2) Push Up, Squat, Sit Up and Leg Raise - slow ten seconds repetition (10 seconds in each direction). These exercises were done with constant Burst Breathing. This was done to calm down everybody.
3) Front rolls, back rolls and spindles on the ground. First, this was done with eyes open and then with eyes closed.
4) First on the ground, then knees and then standing up, P2 stabs and cuts P1 with a knife. P1 breathed, relaxed, kept their form and moved naturally. They had to feel the knife and move with it's direction. It was important to move constantly but slowly amd smoothly.
5) The same was done but P1 had their eyes closed.
6) Standing up P1 stabbed and slashed slowly at P2. P2 evaded by walking naturally and using their hands, fists, elbows and shoulders to redirect the P1's arm. Importance was put on making it uncomfortable for the attacker to stab and slash.

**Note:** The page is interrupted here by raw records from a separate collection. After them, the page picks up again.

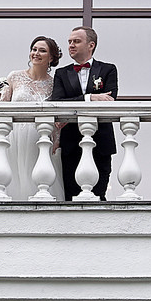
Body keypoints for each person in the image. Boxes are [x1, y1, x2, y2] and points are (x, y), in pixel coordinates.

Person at [0, 36, 61, 198]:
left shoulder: (56, 83)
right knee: (10, 179)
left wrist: (56, 141)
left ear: (51, 57)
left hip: (40, 137)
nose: (36, 53)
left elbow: (56, 117)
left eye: (42, 50)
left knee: (38, 181)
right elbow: (3, 106)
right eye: (34, 49)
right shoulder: (14, 77)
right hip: (14, 135)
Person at [51, 25, 118, 200]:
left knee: (99, 195)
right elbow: (57, 103)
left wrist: (78, 100)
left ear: (91, 45)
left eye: (76, 41)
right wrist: (90, 98)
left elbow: (110, 101)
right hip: (71, 143)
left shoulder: (108, 69)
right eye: (70, 42)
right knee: (71, 195)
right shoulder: (61, 73)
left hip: (101, 141)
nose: (71, 45)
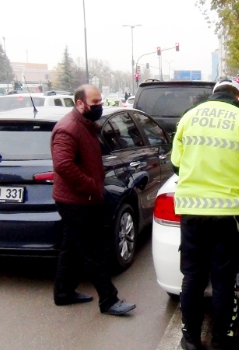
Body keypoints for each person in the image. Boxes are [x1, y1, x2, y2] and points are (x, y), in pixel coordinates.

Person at [172, 79, 239, 350]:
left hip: (192, 211)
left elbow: (176, 166)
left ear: (213, 95)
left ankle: (189, 339)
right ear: (237, 97)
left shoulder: (189, 117)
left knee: (192, 276)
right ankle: (220, 339)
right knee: (223, 279)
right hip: (228, 213)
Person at [51, 84, 136, 316]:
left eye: (100, 101)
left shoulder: (86, 125)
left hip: (84, 196)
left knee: (70, 247)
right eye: (95, 103)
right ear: (80, 103)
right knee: (93, 251)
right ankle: (108, 300)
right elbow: (63, 165)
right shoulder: (68, 129)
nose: (100, 106)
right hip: (75, 200)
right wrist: (90, 185)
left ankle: (63, 293)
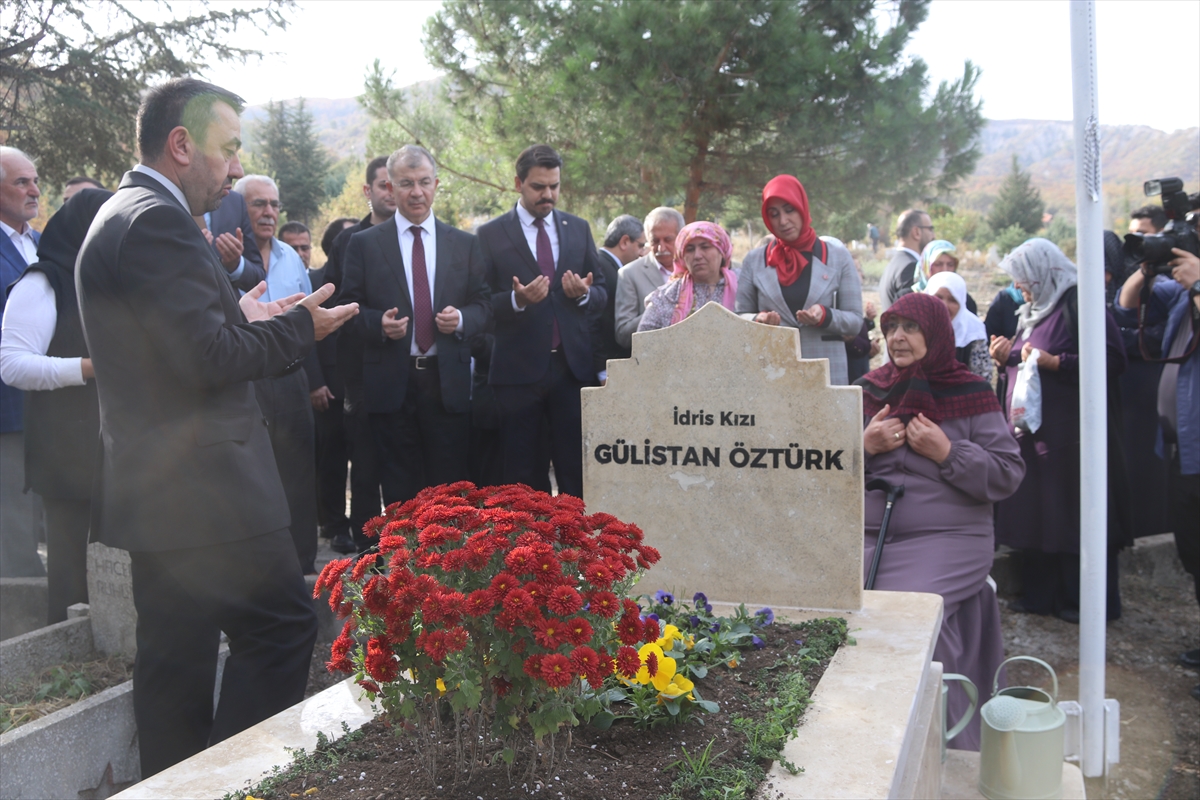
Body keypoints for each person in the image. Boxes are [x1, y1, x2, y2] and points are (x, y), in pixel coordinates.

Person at [75, 78, 357, 777]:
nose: (235, 170)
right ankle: (230, 787)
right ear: (180, 145)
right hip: (209, 490)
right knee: (286, 630)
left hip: (166, 492)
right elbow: (207, 358)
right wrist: (298, 329)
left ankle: (176, 790)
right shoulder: (158, 222)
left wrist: (244, 316)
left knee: (177, 661)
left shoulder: (125, 213)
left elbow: (178, 342)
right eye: (228, 150)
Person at [856, 292, 1023, 749]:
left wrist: (949, 452)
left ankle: (933, 741)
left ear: (935, 334)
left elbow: (1008, 472)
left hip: (949, 536)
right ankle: (858, 731)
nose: (897, 337)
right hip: (869, 532)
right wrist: (862, 446)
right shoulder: (869, 388)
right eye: (891, 327)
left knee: (907, 610)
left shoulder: (970, 392)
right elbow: (820, 467)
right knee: (833, 603)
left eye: (910, 327)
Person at [339, 144, 490, 505]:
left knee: (450, 491)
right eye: (406, 183)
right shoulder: (363, 244)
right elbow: (347, 308)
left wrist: (462, 319)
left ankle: (447, 562)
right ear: (390, 188)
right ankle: (403, 562)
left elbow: (484, 304)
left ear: (436, 184)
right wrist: (379, 324)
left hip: (446, 384)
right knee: (399, 492)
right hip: (393, 383)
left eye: (424, 182)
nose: (416, 192)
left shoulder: (465, 244)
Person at [992, 238, 1129, 624]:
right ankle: (1040, 596)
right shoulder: (1033, 312)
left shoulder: (1079, 304)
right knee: (1038, 515)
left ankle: (1081, 601)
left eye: (1025, 279)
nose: (1020, 287)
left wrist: (1057, 362)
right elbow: (1025, 364)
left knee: (1071, 516)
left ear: (1044, 273)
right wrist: (1005, 360)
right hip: (1034, 436)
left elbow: (1114, 360)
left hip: (1072, 437)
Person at [1, 189, 111, 622]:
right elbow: (12, 364)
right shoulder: (43, 280)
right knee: (71, 572)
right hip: (66, 452)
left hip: (113, 448)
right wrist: (88, 367)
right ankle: (70, 661)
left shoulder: (110, 282)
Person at [478, 144, 606, 499]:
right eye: (538, 187)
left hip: (571, 369)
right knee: (522, 476)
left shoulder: (578, 229)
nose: (548, 195)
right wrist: (516, 300)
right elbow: (478, 305)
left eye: (554, 186)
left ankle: (577, 551)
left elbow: (602, 293)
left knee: (575, 472)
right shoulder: (490, 234)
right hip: (517, 374)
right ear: (518, 183)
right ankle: (528, 552)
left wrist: (582, 293)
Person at [1113, 244, 1200, 699]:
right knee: (1192, 552)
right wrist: (1145, 269)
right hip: (1181, 448)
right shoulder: (1182, 295)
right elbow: (1126, 305)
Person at [233, 174, 319, 574]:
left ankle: (302, 566)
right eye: (257, 204)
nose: (268, 213)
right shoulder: (218, 258)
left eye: (273, 205)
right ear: (237, 208)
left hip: (290, 380)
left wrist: (315, 381)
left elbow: (309, 322)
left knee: (298, 474)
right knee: (253, 478)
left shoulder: (290, 257)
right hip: (244, 381)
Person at [325, 157, 395, 553]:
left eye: (395, 184)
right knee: (365, 472)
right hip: (364, 377)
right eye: (383, 185)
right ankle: (369, 558)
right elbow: (337, 309)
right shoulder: (349, 243)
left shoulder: (418, 238)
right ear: (368, 191)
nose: (391, 192)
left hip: (413, 378)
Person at [735, 174, 864, 385]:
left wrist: (826, 316)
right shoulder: (754, 260)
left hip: (827, 374)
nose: (783, 221)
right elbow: (739, 317)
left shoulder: (837, 256)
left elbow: (855, 321)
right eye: (774, 214)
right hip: (772, 372)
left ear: (802, 207)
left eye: (789, 209)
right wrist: (759, 320)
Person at [0, 145, 46, 580]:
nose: (34, 190)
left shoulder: (37, 242)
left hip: (45, 401)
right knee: (11, 514)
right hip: (6, 409)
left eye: (34, 180)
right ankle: (19, 612)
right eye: (21, 182)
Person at [310, 217, 356, 546]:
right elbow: (309, 335)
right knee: (333, 459)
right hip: (329, 383)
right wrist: (316, 381)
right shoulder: (319, 282)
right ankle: (334, 523)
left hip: (362, 381)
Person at [639, 221, 739, 332]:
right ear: (681, 256)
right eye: (690, 249)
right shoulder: (666, 297)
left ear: (722, 251)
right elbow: (644, 342)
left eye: (705, 247)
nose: (697, 256)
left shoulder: (743, 286)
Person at [614, 206, 683, 348]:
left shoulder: (697, 268)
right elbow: (623, 335)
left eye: (668, 240)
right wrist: (656, 310)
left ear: (681, 237)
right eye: (655, 241)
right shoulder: (629, 274)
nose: (661, 248)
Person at [196, 173, 265, 293]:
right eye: (226, 155)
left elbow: (258, 277)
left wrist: (235, 264)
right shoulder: (159, 197)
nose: (238, 170)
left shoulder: (235, 201)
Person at [595, 215, 644, 375]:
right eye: (640, 245)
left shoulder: (603, 265)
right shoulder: (602, 269)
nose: (642, 253)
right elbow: (596, 322)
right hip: (605, 367)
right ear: (624, 242)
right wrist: (602, 368)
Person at [925, 271, 991, 381]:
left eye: (952, 300)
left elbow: (981, 378)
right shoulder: (915, 327)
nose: (944, 305)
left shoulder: (973, 330)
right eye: (938, 297)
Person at [880, 208, 934, 309]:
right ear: (916, 232)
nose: (933, 235)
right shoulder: (911, 267)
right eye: (930, 229)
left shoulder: (896, 262)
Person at [911, 239, 978, 314]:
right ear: (926, 266)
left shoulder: (964, 301)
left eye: (950, 264)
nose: (944, 269)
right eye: (938, 264)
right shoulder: (910, 299)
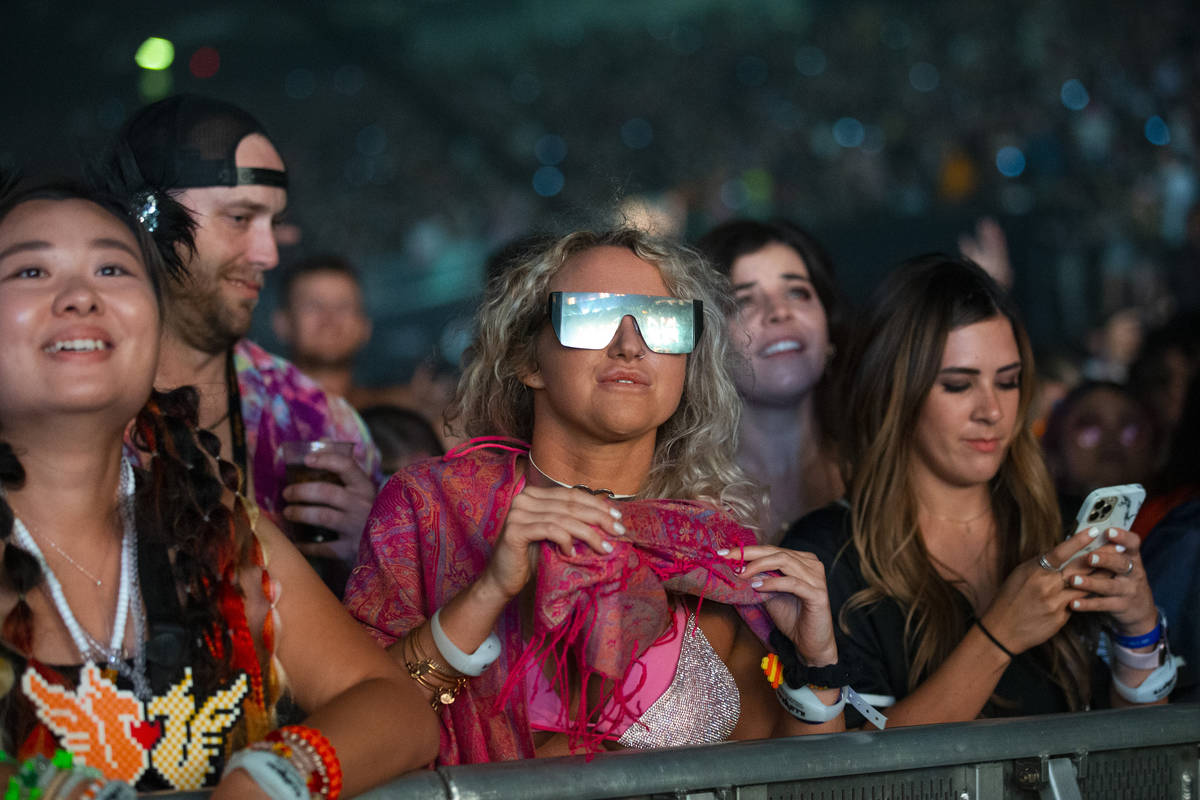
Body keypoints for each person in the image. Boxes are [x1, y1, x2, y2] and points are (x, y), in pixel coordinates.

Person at [344, 229, 850, 765]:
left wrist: (816, 665)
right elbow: (352, 734)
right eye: (590, 316)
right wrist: (488, 593)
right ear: (527, 361)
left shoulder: (712, 553)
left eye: (661, 321)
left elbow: (789, 775)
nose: (631, 345)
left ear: (686, 365)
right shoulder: (428, 507)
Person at [0, 181, 437, 796]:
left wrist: (272, 774)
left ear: (154, 322)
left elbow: (398, 710)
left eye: (111, 267)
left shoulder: (214, 524)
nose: (79, 296)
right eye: (31, 270)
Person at [784, 254, 1175, 728]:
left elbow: (1138, 759)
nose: (991, 410)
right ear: (894, 391)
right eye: (957, 385)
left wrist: (1138, 635)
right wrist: (999, 636)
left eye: (1008, 382)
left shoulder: (1065, 528)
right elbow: (848, 777)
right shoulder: (828, 555)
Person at [106, 94, 382, 584]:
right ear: (149, 216)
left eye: (273, 223)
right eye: (240, 218)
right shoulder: (69, 399)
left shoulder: (316, 420)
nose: (268, 253)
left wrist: (379, 547)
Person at [697, 219, 845, 541]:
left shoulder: (878, 476)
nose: (779, 311)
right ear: (707, 343)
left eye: (797, 292)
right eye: (744, 301)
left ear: (829, 328)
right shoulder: (679, 504)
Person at [1040, 381, 1159, 536]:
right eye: (1090, 428)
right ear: (1056, 447)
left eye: (1129, 429)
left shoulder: (1171, 526)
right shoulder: (1033, 531)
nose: (1111, 440)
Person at [272, 254, 373, 404]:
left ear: (364, 326)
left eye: (343, 307)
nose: (329, 319)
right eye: (313, 306)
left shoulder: (396, 413)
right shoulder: (251, 414)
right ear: (283, 324)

7) In pairs, P1 stood up while P2 walked up and down the body with the fists. This was done on the front and the back of the partner. Emphasis was put on letting the fist find the right places for themselves, using the full surface of the fist and keeping the wrist straight. In order to clarify, that it's important to keep a straight wrist, P2 bent their wrists while walking up to prove this to themselves. This drill can be seen in this clip at the start: http://brettadamssystema.blogspot.com/2010/12/lesson-4-fist-placement-mikhail-ryabko.html
The movement was done with breathing, relaxation and good posture.
8) We moved back to evading our partner's slow stabs and cuts, as in Exercise 6, but this time we placed our fist in a correct position, stopped and while doing this slightly redirected them off their original path. It was important to do this very softly but with confidence. If you do this very hard, it puts a lot of tension into your partner thus making it more difficult to stop or redirect them. If you do it softly, so that, except for your fist, your whole body is relaxed, the person doesn't feel the tension or a threat and stays relaxed and almost redirects themselves. We first of all did one push, then two and so on.
9) This progressed on to actual strikes. It was important to strike the tense areas, strike in the direction of the spine but not on the spine and to strike as subtly as possible so that you don't telegraph your intentions to your partner and tense them up.It was neceesary to strike the soft areas, not the bones or joints. You were also able to strike the attacking hand and arm if needed.
10) Push Ups, Squats, Sit Ups and Leg Raises - 10 Slow Repetitions.